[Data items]
>> BEGIN

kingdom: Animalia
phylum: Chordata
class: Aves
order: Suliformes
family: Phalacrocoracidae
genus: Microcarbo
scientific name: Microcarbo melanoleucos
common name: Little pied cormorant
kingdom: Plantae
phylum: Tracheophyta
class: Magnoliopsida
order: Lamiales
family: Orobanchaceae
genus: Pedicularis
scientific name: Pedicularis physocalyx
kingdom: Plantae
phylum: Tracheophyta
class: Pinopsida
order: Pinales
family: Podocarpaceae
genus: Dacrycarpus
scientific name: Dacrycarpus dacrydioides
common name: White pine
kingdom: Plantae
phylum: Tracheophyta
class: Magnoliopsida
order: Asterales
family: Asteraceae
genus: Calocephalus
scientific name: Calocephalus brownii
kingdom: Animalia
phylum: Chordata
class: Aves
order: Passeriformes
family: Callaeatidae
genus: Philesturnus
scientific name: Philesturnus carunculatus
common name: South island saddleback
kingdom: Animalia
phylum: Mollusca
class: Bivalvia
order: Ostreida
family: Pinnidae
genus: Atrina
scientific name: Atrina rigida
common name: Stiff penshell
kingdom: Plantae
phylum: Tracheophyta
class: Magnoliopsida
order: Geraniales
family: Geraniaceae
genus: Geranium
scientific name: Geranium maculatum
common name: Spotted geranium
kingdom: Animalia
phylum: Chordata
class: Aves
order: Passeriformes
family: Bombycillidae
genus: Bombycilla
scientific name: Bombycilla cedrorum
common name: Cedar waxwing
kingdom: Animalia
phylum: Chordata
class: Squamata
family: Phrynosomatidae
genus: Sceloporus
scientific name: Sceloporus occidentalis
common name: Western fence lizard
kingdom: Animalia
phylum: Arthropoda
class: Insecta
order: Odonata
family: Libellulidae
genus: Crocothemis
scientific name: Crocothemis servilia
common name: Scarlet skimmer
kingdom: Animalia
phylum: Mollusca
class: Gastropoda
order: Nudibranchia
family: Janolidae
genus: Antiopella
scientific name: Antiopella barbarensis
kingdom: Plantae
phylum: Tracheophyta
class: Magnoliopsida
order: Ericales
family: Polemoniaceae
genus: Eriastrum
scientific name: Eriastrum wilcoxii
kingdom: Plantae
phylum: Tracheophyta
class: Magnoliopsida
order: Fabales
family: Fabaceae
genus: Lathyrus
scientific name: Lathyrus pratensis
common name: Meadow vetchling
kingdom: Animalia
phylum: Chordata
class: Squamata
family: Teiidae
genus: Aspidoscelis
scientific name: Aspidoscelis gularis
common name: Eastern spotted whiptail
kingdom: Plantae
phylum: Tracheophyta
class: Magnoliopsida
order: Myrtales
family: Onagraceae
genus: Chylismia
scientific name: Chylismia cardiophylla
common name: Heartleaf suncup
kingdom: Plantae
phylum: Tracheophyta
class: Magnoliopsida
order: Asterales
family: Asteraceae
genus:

>> END

* THE TASK: Reproduce every line of the listing above word for word, keeping the original order.

* RESPONSE TO THIS EXERCISE:
kingdom: Animalia
phylum: Chordata
class: Aves
order: Suliformes
family: Phalacrocoracidae
genus: Microcarbo
scientific name: Microcarbo melanoleucos
common name: Little pied cormorant
kingdom: Plantae
phylum: Tracheophyta
class: Magnoliopsida
order: Lamiales
family: Orobanchaceae
genus: Pedicularis
scientific name: Pedicularis physocalyx
kingdom: Plantae
phylum: Tracheophyta
class: Pinopsida
order: Pinales
family: Podocarpaceae
genus: Dacrycarpus
scientific name: Dacrycarpus dacrydioides
common name: White pine
kingdom: Plantae
phylum: Tracheophyta
class: Magnoliopsida
order: Asterales
family: Asteraceae
genus: Calocephalus
scientific name: Calocephalus brownii
kingdom: Animalia
phylum: Chordata
class: Aves
order: Passeriformes
family: Callaeatidae
genus: Philesturnus
scientific name: Philesturnus carunculatus
common name: South island saddleback
kingdom: Animalia
phylum: Mollusca
class: Bivalvia
order: Ostreida
family: Pinnidae
genus: Atrina
scientific name: Atrina rigida
common name: Stiff penshell
kingdom: Plantae
phylum: Tracheophyta
class: Magnoliopsida
order: Geraniales
family: Geraniaceae
genus: Geranium
scientific name: Geranium maculatum
common name: Spotted geranium
kingdom: Animalia
phylum: Chordata
class: Aves
order: Passeriformes
family: Bombycillidae
genus: Bombycilla
scientific name: Bombycilla cedrorum
common name: Cedar waxwing
kingdom: Animalia
phylum: Chordata
class: Squamata
family: Phrynosomatidae
genus: Sceloporus
scientific name: Sceloporus occidentalis
common name: Western fence lizard
kingdom: Animalia
phylum: Arthropoda
class: Insecta
order: Odonata
family: Libellulidae
genus: Crocothemis
scientific name: Crocothemis servilia
common name: Scarlet skimmer
kingdom: Animalia
phylum: Mollusca
class: Gastropoda
order: Nudibranchia
family: Janolidae
genus: Antiopella
scientific name: Antiopella barbarensis
kingdom: Plantae
phylum: Tracheophyta
class: Magnoliopsida
order: Ericales
family: Polemoniaceae
genus: Eriastrum
scientific name: Eriastrum wilcoxii
kingdom: Plantae
phylum: Tracheophyta
class: Magnoliopsida
order: Fabales
family: Fabaceae
genus: Lathyrus
scientific name: Lathyrus pratensis
common name: Meadow vetchling
kingdom: Animalia
phylum: Chordata
class: Squamata
family: Teiidae
genus: Aspidoscelis
scientific name: Aspidoscelis gularis
common name: Eastern spotted whiptail
kingdom: Plantae
phylum: Tracheophyta
class: Magnoliopsida
order: Myrtales
family: Onagraceae
genus: Chylismia
scientific name: Chylismia cardiophylla
common name: Heartleaf suncup
kingdom: Plantae
phylum: Tracheophyta
class: Magnoliopsida
order: Asterales
family: Asteraceae
genus:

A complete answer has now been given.